Cleverly combining artificial and human intelligence leads to improved prevention of psychosis in young patients
Scientists from the Max Planck Institute of Psychiatry, led by Nikolaos Koutsouleris, combined psychiatric assessments with machine-learning models that analyse clinical and biological data. Although psychiatrists make very accurate predictions about positive disease outcomes, they might underestimate the frequency of adverse cases that lead to relapses. The algorithmic pattern recognition helps physicians to better predict the course of disease.

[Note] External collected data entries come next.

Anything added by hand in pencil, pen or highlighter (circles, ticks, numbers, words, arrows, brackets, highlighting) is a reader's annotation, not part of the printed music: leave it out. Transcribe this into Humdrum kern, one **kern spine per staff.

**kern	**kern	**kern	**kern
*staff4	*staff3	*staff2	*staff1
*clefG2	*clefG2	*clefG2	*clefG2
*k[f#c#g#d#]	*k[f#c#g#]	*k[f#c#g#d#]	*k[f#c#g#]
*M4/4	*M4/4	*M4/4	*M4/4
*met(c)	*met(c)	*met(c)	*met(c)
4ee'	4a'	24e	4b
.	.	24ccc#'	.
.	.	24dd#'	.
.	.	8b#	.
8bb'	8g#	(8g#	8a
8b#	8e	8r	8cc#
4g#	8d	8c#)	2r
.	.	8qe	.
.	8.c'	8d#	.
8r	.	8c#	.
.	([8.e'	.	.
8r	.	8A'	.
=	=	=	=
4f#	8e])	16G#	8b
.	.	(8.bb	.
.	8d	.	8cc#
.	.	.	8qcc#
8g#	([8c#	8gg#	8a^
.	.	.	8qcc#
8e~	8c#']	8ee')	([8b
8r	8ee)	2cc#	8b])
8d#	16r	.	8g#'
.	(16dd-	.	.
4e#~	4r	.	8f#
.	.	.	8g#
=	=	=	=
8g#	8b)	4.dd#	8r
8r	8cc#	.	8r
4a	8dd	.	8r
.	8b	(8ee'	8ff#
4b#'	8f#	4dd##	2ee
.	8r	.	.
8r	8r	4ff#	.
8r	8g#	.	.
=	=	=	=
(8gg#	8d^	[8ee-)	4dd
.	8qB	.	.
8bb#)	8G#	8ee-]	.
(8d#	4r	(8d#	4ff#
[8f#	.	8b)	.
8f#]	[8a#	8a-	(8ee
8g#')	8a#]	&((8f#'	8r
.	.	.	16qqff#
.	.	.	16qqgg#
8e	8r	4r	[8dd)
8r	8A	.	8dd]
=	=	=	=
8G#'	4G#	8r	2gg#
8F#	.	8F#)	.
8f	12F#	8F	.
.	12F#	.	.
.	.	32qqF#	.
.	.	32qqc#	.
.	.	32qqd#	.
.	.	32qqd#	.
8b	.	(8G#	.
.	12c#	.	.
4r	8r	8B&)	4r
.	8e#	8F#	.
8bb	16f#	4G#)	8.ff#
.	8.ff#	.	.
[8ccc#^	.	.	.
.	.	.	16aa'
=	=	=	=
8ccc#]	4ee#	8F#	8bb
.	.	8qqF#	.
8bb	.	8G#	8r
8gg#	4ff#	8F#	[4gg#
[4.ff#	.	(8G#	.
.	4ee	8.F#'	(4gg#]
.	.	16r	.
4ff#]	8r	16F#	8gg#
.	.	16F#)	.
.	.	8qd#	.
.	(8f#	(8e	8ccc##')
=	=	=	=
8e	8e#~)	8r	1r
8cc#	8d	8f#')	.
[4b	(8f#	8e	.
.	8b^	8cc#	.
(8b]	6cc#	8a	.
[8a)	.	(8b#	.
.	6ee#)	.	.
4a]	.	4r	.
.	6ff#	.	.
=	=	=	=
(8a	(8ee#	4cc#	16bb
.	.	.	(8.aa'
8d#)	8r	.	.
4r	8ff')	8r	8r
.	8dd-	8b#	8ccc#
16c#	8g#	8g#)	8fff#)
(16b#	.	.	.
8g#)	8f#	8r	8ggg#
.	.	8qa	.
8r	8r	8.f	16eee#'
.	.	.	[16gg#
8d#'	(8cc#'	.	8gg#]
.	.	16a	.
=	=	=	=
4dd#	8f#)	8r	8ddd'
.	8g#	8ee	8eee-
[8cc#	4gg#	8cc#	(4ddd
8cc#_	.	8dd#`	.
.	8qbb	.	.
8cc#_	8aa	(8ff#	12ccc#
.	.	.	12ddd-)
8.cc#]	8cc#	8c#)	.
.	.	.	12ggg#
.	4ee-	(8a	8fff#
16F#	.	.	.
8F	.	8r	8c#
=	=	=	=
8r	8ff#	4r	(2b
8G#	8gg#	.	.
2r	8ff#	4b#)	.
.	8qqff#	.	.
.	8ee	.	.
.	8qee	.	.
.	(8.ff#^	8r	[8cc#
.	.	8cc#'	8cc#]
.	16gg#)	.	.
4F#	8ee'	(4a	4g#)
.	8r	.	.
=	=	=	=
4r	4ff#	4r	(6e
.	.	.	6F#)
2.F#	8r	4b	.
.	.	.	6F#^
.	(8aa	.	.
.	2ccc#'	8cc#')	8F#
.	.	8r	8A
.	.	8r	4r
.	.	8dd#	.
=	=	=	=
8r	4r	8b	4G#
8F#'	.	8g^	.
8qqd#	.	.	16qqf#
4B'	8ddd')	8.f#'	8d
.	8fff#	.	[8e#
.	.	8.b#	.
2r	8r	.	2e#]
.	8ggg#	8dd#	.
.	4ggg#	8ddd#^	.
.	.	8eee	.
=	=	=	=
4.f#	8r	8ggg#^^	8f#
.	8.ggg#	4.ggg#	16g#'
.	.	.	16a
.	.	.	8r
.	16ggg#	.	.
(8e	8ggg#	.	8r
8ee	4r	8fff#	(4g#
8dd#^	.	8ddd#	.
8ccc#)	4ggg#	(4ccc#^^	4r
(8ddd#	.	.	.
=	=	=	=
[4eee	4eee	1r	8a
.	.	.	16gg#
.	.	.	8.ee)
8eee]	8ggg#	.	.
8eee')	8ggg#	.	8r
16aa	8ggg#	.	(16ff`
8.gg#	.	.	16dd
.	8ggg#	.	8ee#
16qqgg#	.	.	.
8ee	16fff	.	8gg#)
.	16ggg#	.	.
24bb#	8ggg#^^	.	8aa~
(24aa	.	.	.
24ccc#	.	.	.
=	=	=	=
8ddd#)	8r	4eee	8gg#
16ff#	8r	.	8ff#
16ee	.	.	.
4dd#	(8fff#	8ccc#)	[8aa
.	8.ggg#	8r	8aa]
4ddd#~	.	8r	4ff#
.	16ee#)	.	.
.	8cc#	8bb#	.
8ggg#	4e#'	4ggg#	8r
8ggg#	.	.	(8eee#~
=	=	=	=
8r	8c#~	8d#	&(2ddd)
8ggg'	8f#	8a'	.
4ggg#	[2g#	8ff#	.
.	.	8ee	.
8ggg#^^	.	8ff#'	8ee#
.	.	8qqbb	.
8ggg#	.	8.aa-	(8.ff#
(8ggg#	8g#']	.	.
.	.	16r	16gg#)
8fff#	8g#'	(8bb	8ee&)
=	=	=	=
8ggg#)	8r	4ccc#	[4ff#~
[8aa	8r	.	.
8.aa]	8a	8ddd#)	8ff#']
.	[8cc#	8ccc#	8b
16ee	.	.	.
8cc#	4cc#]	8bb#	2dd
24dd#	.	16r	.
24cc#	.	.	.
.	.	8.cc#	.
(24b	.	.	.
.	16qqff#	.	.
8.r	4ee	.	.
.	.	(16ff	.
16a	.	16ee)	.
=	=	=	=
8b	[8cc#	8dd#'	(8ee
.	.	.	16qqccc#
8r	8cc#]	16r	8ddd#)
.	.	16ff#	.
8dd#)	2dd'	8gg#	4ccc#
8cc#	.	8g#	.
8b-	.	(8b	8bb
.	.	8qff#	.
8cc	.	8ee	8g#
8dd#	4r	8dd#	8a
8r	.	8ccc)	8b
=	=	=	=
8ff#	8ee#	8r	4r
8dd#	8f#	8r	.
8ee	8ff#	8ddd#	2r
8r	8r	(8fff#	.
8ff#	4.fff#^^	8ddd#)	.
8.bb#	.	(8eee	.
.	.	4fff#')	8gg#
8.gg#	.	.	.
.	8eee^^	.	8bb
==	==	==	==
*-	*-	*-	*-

The results of the study, published in the journal JAMA Psychiatry, show that it is the combination of artificial and human intelligence that optimizes the prediction of mental illness. "This algorithm enables us to improve the prevention of psychosis, especially in young patients at high risk or with emerging depression, and to intervene in a more targeted and well-timed manner" explains Koutsouleris.
The algorithm does not replace treatment by medical professionals; rather, it assists decision making and provides recommendations as to whether to conduct further examinations on an individual basis. Using the algorithm, practitioners can identify at an early stage the patients that need therapeutic intervention and those who do not.
"The results of our study could help drive a reciprocal and interactive process of clinical validation and improve prognostic tools in real-world screening services," Koutsouleris summarizes.